# [TASK GOAL]
Omit every picture and return the rest of the data unaltered.
### EXERCISE DATA ###
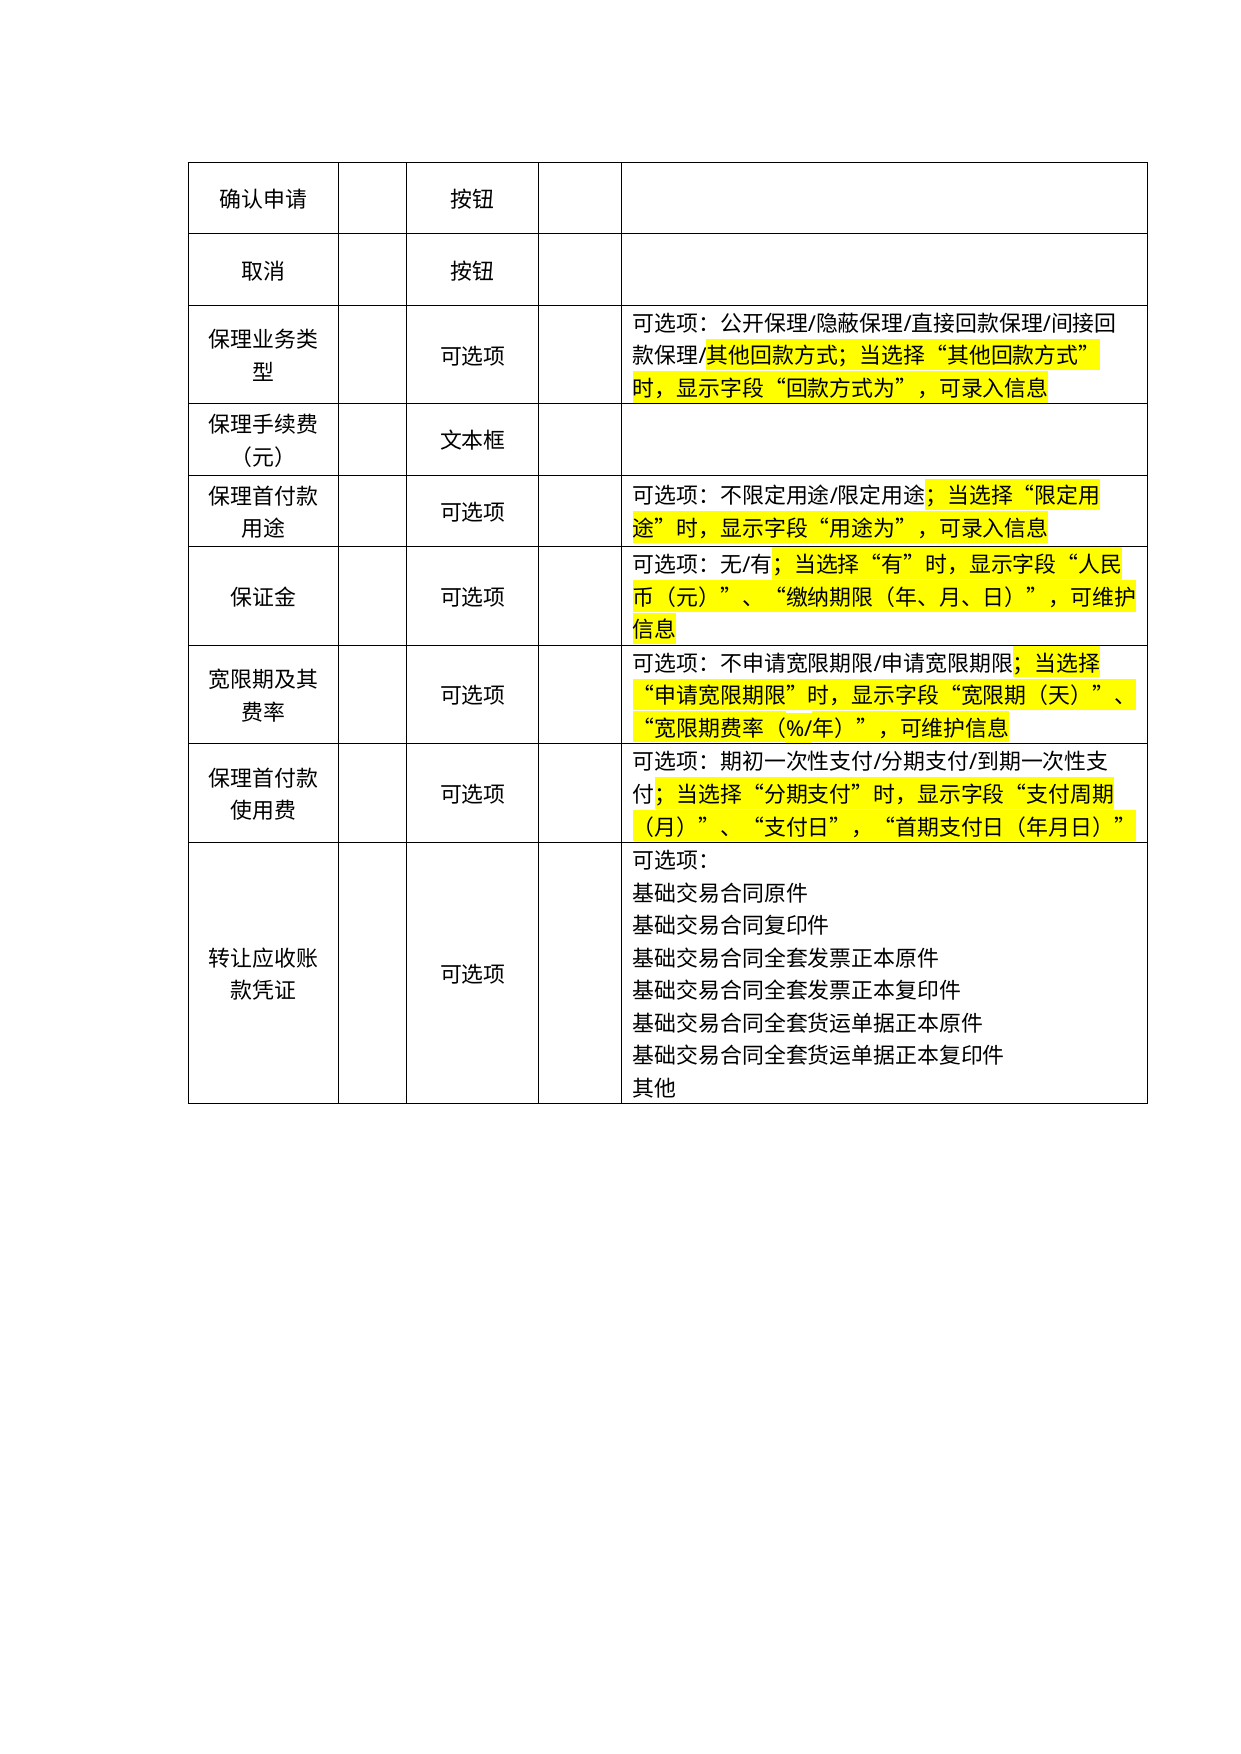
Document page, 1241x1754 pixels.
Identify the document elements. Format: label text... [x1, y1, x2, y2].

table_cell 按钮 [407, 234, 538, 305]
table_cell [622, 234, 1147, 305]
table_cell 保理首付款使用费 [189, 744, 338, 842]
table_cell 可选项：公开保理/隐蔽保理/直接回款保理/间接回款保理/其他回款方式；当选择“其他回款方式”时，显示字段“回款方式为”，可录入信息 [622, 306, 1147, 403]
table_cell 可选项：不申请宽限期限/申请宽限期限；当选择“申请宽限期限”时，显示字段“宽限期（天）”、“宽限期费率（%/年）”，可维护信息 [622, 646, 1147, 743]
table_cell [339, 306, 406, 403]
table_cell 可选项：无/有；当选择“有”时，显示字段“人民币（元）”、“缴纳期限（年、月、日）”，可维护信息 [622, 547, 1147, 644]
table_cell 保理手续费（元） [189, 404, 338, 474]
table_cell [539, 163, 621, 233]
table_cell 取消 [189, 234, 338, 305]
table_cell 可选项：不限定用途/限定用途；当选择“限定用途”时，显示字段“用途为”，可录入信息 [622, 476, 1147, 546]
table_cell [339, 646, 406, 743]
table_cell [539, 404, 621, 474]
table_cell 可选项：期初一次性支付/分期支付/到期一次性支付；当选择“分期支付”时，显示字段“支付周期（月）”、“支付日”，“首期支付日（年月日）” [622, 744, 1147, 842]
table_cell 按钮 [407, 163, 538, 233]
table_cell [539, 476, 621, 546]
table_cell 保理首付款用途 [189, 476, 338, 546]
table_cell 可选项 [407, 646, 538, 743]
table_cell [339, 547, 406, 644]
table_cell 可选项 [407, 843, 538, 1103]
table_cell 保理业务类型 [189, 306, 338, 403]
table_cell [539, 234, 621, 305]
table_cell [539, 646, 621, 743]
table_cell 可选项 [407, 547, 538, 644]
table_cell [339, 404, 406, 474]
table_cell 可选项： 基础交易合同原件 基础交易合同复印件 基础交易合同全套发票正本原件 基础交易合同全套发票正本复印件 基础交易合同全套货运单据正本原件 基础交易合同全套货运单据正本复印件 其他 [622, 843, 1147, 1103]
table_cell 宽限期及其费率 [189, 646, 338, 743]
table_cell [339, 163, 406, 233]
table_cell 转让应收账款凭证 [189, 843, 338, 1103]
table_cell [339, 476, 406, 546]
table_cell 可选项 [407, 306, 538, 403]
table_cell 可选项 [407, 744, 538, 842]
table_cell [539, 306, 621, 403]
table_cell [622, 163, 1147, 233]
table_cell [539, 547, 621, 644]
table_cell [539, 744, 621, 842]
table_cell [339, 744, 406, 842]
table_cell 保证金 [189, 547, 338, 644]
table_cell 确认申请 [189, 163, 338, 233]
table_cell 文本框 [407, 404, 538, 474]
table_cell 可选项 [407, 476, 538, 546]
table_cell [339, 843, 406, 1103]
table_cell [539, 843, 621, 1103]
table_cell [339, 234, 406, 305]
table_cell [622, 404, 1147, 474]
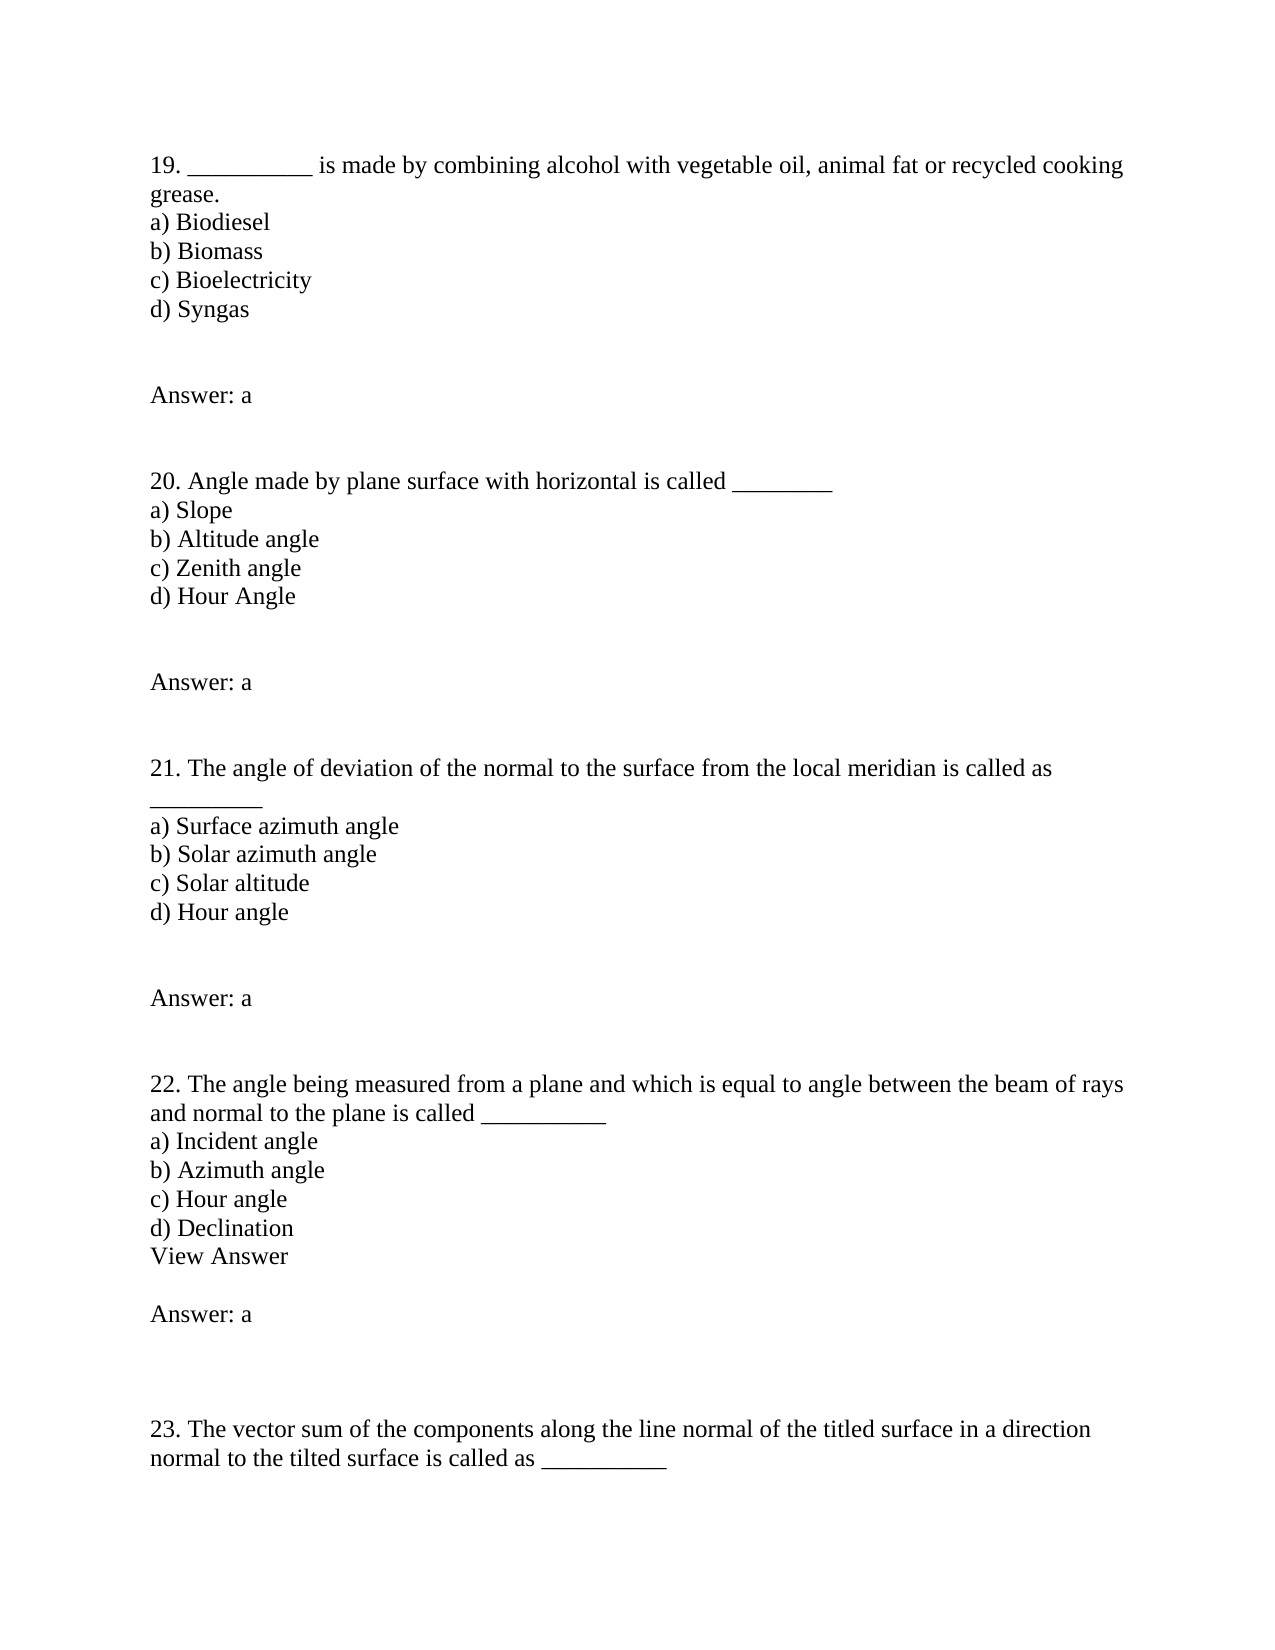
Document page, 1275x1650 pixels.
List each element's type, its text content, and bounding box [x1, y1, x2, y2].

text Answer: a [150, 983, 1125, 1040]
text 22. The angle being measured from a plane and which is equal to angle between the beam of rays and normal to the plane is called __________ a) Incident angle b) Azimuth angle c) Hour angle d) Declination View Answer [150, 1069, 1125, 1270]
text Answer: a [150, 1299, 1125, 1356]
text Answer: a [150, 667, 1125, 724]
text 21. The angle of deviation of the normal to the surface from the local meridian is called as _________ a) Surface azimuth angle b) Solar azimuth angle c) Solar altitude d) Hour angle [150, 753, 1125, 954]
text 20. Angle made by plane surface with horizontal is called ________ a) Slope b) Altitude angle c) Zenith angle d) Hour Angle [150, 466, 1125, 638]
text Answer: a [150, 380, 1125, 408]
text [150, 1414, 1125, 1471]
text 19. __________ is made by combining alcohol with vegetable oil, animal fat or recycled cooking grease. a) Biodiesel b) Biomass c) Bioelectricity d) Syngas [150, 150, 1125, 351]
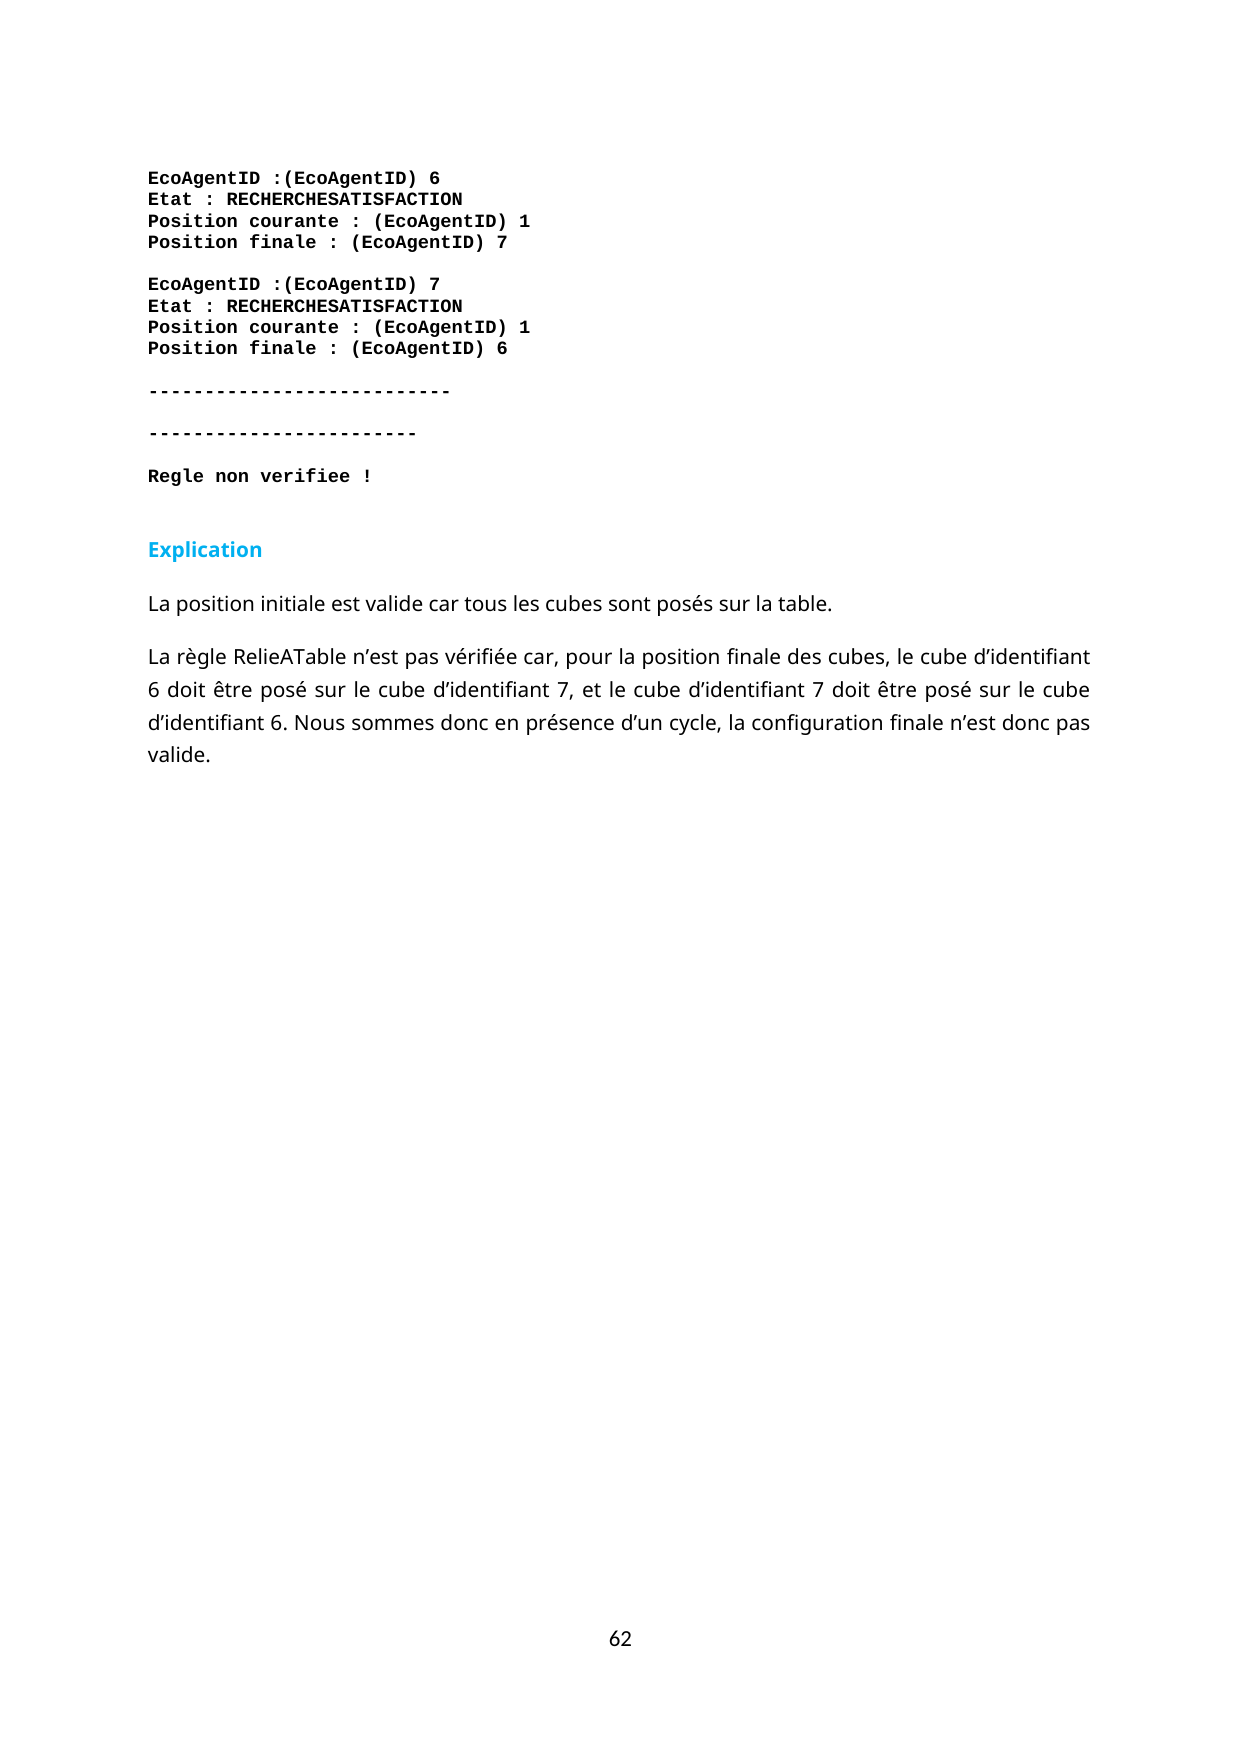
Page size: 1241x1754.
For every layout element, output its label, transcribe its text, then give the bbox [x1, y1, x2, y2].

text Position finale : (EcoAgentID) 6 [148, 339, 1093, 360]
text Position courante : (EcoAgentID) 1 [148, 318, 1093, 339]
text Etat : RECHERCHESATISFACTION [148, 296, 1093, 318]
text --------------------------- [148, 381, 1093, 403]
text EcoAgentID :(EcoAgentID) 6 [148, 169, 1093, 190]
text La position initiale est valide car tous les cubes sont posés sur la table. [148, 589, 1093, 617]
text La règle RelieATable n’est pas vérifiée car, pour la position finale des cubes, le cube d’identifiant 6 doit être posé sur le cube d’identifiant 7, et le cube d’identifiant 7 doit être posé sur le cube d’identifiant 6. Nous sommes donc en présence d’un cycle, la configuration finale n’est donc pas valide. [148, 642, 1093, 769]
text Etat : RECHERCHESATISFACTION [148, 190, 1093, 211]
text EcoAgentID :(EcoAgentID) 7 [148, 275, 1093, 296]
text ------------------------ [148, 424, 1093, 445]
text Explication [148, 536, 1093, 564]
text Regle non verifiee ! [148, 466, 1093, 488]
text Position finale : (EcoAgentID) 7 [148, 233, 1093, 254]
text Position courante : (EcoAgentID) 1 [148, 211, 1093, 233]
###
# [ANSWER AREA]
Document page, 1241x1754 pixels.
Identify the document elements. Format: label text... [x1, y1, x2, y2].

table_cell 按钮 [407, 234, 538, 305]
table_cell [622, 234, 1147, 305]
table_cell 保理首付款使用费 [189, 744, 338, 842]
table_cell 可选项：公开保理/隐蔽保理/直接回款保理/间接回款保理/其他回款方式；当选择“其他回款方式”时，显示字段“回款方式为”，可录入信息 [622, 306, 1147, 403]
table_cell 可选项：不申请宽限期限/申请宽限期限；当选择“申请宽限期限”时，显示字段“宽限期（天）”、“宽限期费率（%/年）”，可维护信息 [622, 646, 1147, 743]
table_cell [339, 306, 406, 403]
table_cell 可选项：无/有；当选择“有”时，显示字段“人民币（元）”、“缴纳期限（年、月、日）”，可维护信息 [622, 547, 1147, 644]
table_cell 保理手续费（元） [189, 404, 338, 474]
table_cell [539, 163, 621, 233]
table_cell 取消 [189, 234, 338, 305]
table_cell 可选项：不限定用途/限定用途；当选择“限定用途”时，显示字段“用途为”，可录入信息 [622, 476, 1147, 546]
table_cell [339, 646, 406, 743]
table_cell [539, 404, 621, 474]
table_cell 可选项：期初一次性支付/分期支付/到期一次性支付；当选择“分期支付”时，显示字段“支付周期（月）”、“支付日”，“首期支付日（年月日）” [622, 744, 1147, 842]
table_cell 按钮 [407, 163, 538, 233]
table_cell [539, 476, 621, 546]
table_cell 保理首付款用途 [189, 476, 338, 546]
table_cell 可选项 [407, 646, 538, 743]
table_cell [339, 547, 406, 644]
table_cell 可选项 [407, 843, 538, 1103]
table_cell 保理业务类型 [189, 306, 338, 403]
table_cell [539, 234, 621, 305]
table_cell [539, 646, 621, 743]
table_cell 可选项 [407, 547, 538, 644]
table_cell [339, 404, 406, 474]
table_cell 可选项： 基础交易合同原件 基础交易合同复印件 基础交易合同全套发票正本原件 基础交易合同全套发票正本复印件 基础交易合同全套货运单据正本原件 基础交易合同全套货运单据正本复印件 其他 [622, 843, 1147, 1103]
table_cell 宽限期及其费率 [189, 646, 338, 743]
table_cell [339, 163, 406, 233]
table_cell 转让应收账款凭证 [189, 843, 338, 1103]
table_cell [339, 476, 406, 546]
table_cell 可选项 [407, 306, 538, 403]
table_cell 可选项 [407, 744, 538, 842]
table_cell [539, 306, 621, 403]
table_cell [622, 163, 1147, 233]
table_cell [539, 547, 621, 644]
table_cell [539, 744, 621, 842]
table_cell [339, 744, 406, 842]
table_cell 保证金 [189, 547, 338, 644]
table_cell 确认申请 [189, 163, 338, 233]
table_cell 文本框 [407, 404, 538, 474]
table_cell 可选项 [407, 476, 538, 546]
table_cell [339, 843, 406, 1103]
table_cell [539, 843, 621, 1103]
table_cell [339, 234, 406, 305]
table_cell [622, 404, 1147, 474]
Document page, 1275x1650 pixels.
List each element's type, its text content, and bounding box [x1, y1, x2, y2].

text Answer: a [150, 983, 1125, 1040]
text 22. The angle being measured from a plane and which is equal to angle between the beam of rays and normal to the plane is called __________ a) Incident angle b) Azimuth angle c) Hour angle d) Declination View Answer [150, 1069, 1125, 1270]
text Answer: a [150, 1299, 1125, 1356]
text Answer: a [150, 667, 1125, 724]
text 21. The angle of deviation of the normal to the surface from the local meridian is called as _________ a) Surface azimuth angle b) Solar azimuth angle c) Solar altitude d) Hour angle [150, 753, 1125, 954]
text 20. Angle made by plane surface with horizontal is called ________ a) Slope b) Altitude angle c) Zenith angle d) Hour Angle [150, 466, 1125, 638]
text Answer: a [150, 380, 1125, 408]
text [150, 1414, 1125, 1471]
text 19. __________ is made by combining alcohol with vegetable oil, animal fat or recycled cooking grease. a) Biodiesel b) Biomass c) Bioelectricity d) Syngas [150, 150, 1125, 351]
Page size: 1241x1754.
For every layout element, output its label, transcribe its text, then give the bbox [x1, y1, x2, y2].

text Position finale : (EcoAgentID) 6 [148, 339, 1093, 360]
text Position courante : (EcoAgentID) 1 [148, 318, 1093, 339]
text Etat : RECHERCHESATISFACTION [148, 296, 1093, 318]
text --------------------------- [148, 381, 1093, 403]
text EcoAgentID :(EcoAgentID) 6 [148, 169, 1093, 190]
text La position initiale est valide car tous les cubes sont posés sur la table. [148, 589, 1093, 617]
text La règle RelieATable n’est pas vérifiée car, pour la position finale des cubes, le cube d’identifiant 6 doit être posé sur le cube d’identifiant 7, et le cube d’identifiant 7 doit être posé sur le cube d’identifiant 6. Nous sommes donc en présence d’un cycle, la configuration finale n’est donc pas valide. [148, 642, 1093, 769]
text Etat : RECHERCHESATISFACTION [148, 190, 1093, 211]
text EcoAgentID :(EcoAgentID) 7 [148, 275, 1093, 296]
text ------------------------ [148, 424, 1093, 445]
text Explication [148, 536, 1093, 564]
text Regle non verifiee ! [148, 466, 1093, 488]
text Position finale : (EcoAgentID) 7 [148, 233, 1093, 254]
text Position courante : (EcoAgentID) 1 [148, 211, 1093, 233]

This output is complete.